- Goals:
a. According to the text on Gaius Sempronius Tuditanus, who was his fellow consul in 129 BC?
b. Write the next part of the text on Gaius Sempronius Tuditanus, picking up after its final sentence.

- Extract provided:
########

= Gaius Sempronius Tuditanus =

Roman politician and general

Gaius Sempronius Tuditanus was a politician and historian of the Roman Republic. He was consul in 129 BC.

== Biography ==
=== Early life ===
Gaius Sempronius Tuditanus was a member of the plebeian gens Sempronia. His father had the same name and was senator and in 146 BC member of a commission of ten men who had to reorganize the political conditions in Greece. The Roman orator and politician Cicero confused several times the younger Tuditanus with his father and was informed of his mistake by his friend Titus Pomponius Atticus in May 45 BC.

=== Career ===
Probably the younger Tuditanus is first attested in 146 BC as officer of Lucius Mummius Achaicus in his war in Greece. In 145 BC Tuditanus was Quaestor. Probably because he was an adherent of the Scipiones he could pass the curule offices within the legally allowed periods without any problems. In 132 BC he was Praetor.

Tuditanus achieved the peak of his career in 129 BC when he became consul together with Manius Aquillius. He had to govern the province of Italy and was ordered by a resolution of the senate to decide on the legitimacy of the accusations of dispossessed Roman allies whose estates had been annexed by the Gracchian commission for the allocation of fields. However, Tuditanus did not want to fulfill his task. Instead he went to Illyria, allegedly because of an imminent war. In this way he also prevented the allocation of additional fields.

According to Livy, "Consul Gaius Sempronius at first fought unsuccessfully against the Iapydians but the defeat was compensated by a victory won through the qualities of Decimus Junius Brutus Callaicus (the man who had subdued Lusitania)." However, according to Appian, "Sempronius Tuditanus and Tiberius Pandusa waged war with the Iapydes, who live among the Alps, and seem to have subjugated them." Tuditanus was granted a triumph. He immortalized his victories over the Iapydes with a dedication to the river god Timavus in Aquileia which bore a victory inscription in Saturnian verse and of which were found two fragments in 1906. Probably the Roman poet Hostius celebrated his deeds in the poem Bellum Histricum.

Pliny the Elder, in his geographical work, quoted an inscription on the statue of Tuditanus (whom he called the conqueror of the Istrians because the Iapydes lived in Istria) which listed the Roman towns in Istria, gave the river Arsa as the border with Italy and stated that the area was 400 kilometres wide.

== Personal life ==
He may have been the father of the Sempronia who married Decimus Junius Brutus, the son of Decimus Junius Brutus Callaicus.

########

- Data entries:
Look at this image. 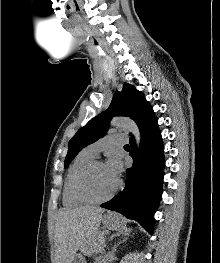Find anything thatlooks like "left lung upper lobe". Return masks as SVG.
I'll use <instances>...</instances> for the list:
<instances>
[{"instance_id":"1","label":"left lung upper lobe","mask_w":220,"mask_h":263,"mask_svg":"<svg viewBox=\"0 0 220 263\" xmlns=\"http://www.w3.org/2000/svg\"><path fill=\"white\" fill-rule=\"evenodd\" d=\"M114 116L130 117L137 123L140 132L157 119L144 95L132 85L125 83L121 92H115L108 109L81 127L69 141L65 168L81 149L105 135L109 122Z\"/></svg>"}]
</instances>
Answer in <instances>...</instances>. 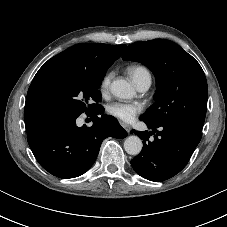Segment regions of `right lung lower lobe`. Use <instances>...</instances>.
<instances>
[{
  "label": "right lung lower lobe",
  "mask_w": 227,
  "mask_h": 227,
  "mask_svg": "<svg viewBox=\"0 0 227 227\" xmlns=\"http://www.w3.org/2000/svg\"><path fill=\"white\" fill-rule=\"evenodd\" d=\"M103 112L104 108L99 105L85 113L93 119L91 127H78L76 119L79 115L59 116L51 117L27 132L29 146L39 164L63 179L85 173L96 160L105 138L127 135L115 117Z\"/></svg>",
  "instance_id": "98d812e1"
}]
</instances>
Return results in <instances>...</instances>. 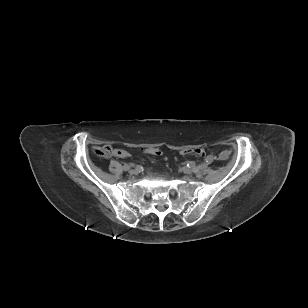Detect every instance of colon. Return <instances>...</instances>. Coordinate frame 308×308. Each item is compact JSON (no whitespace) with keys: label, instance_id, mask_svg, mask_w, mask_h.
<instances>
[{"label":"colon","instance_id":"colon-1","mask_svg":"<svg viewBox=\"0 0 308 308\" xmlns=\"http://www.w3.org/2000/svg\"><path fill=\"white\" fill-rule=\"evenodd\" d=\"M146 153L151 154V155H158L160 152L158 149L155 148H147L145 149ZM96 153L100 156H109V155H113L115 157H119V158H125L128 156V152L120 149V148H116L113 149L111 146L106 145V147H102V148H98L96 149ZM183 154H190V155H195V156H202L204 155L205 151L203 148H196V149H185L182 151Z\"/></svg>","mask_w":308,"mask_h":308}]
</instances>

########

- Expected answers:
a. Manius Aquillius.

b.
== Works ==

Tuditanus was also an author but only a few fragments of his works have been preserved. Cicero emphasized his elegant style. In the internal Roman power struggles Tuditanus belonged to the Optimates and wrote a tendentious treatise on Roman constitutional law (libri magistratuum) in at least thirteen books for the political support of his party. On the other side Marcus Junius Congus Gracchanus was the author of a similar work, De potestatibus, at least seven books in length, that served the purposes of the party of the Gracchi. Both works were the earliest of their kind in the Roman literature. The libri magistratuum dealt with the intercalation, the appointment of the Plebeian Tribunes, the nundinae (market and feast days of the old Roman calendar), etc.

Because some quotations (e.g., about the original inhabitants of Latium called Aborigines, about the discovery of books, that allegedly belonged to the legendary Roman king Numa Pompilius, etc.) do not seem to fit into a work about constitutional law, some scholars attribute to Tuditanus another work dealing with the history of Rome from its foundation to the 2nd century BC.

It was probably the Roman universal scholar Marcus Terentius Varro who found out that Tuditanus used the annalists Cato the Elder and Lucius Cassius Hemina as sources for his works, as well as the fact that his account corresponded with that given by his contemporary Lucius Calpurnius Piso Frugi, but differed (because of the above-mentioned) from that by Junius Gracchanus. And it was again Varro who delivered the most preserved quotations of Tuditanus by later authors (Dionysius of Halicarnassus, Pliny the Elder, and Macrobius Ambrosius Theodosius). But two quotations by Aulus Gellius (Attic Nights 7.4.1 and 13.15.4) go back to the historian Quintus Aelius Tubero (whose son of the same name was consul in 11 BC) and the augur Messalla respectively.

==See also==
- Sempronia gens

== Sources ==
- Friedrich Münzer: "Sempronius (92)". In: Realencyclopädie der Classischen Altertumswissenschaft, vol. IIA, 2 (1923), col. 1441–1443.
- H. Peter, Historicorum Romanorum Reliquiae (HRR) 1, p. 143-147.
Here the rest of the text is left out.